◆ Records ◆
· · · · ·

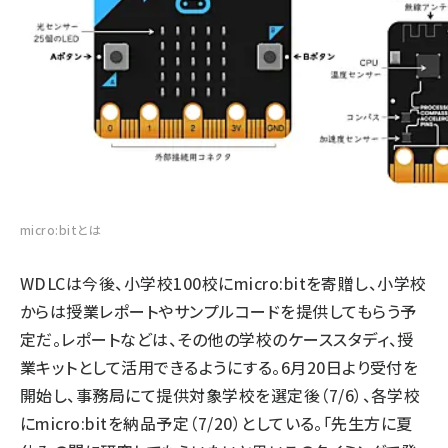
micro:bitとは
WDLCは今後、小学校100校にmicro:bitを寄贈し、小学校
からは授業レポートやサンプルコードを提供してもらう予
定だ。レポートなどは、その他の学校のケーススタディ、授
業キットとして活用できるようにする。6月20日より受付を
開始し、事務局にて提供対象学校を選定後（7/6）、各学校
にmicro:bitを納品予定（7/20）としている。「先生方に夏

· · · · ·

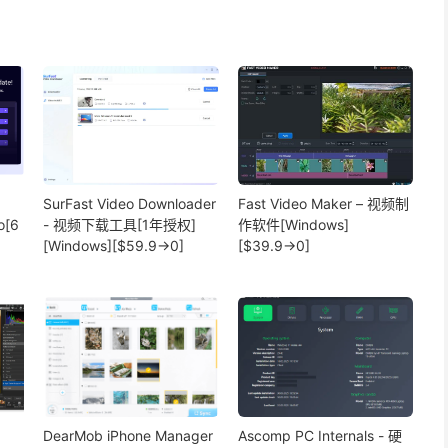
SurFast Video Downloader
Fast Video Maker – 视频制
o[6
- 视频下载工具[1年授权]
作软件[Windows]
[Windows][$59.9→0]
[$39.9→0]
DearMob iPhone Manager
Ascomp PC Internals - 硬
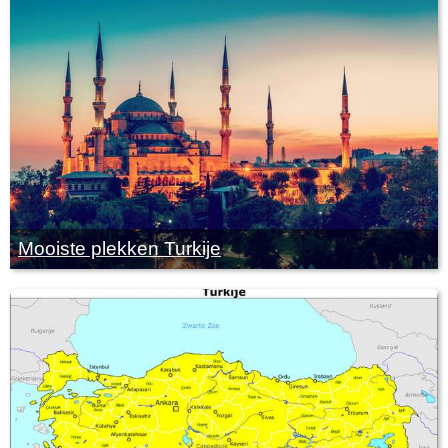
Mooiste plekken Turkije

· · · · ·

◆ What you have to do ◆
Format the item lines as a Markdown table with the columns Row and Extracted line, starting with the line that contains "SurFast Video Downloader" and continuing through the line that contains "Mooiste plekken Turkije". Number each row, skip blank lines, and leave the pictures out.

◆ Finished task ◆
| Row | Extracted line |
|---|---|
| 1 | SurFast Video Downloader |
| 2 | Fast Video Maker – 视频制 |
| 3 | o[6 |
| 4 | - 视频下载工具[1年授权] |
| 5 | 作软件[Windows] |
| 6 | [Windows][$59.9→0] |
| 7 | [$39.9→0] |
| 8 | DearMob iPhone Manager |
| 9 | Ascomp PC Internals - 硬 |
| 10 | Mooiste plekken Turkije |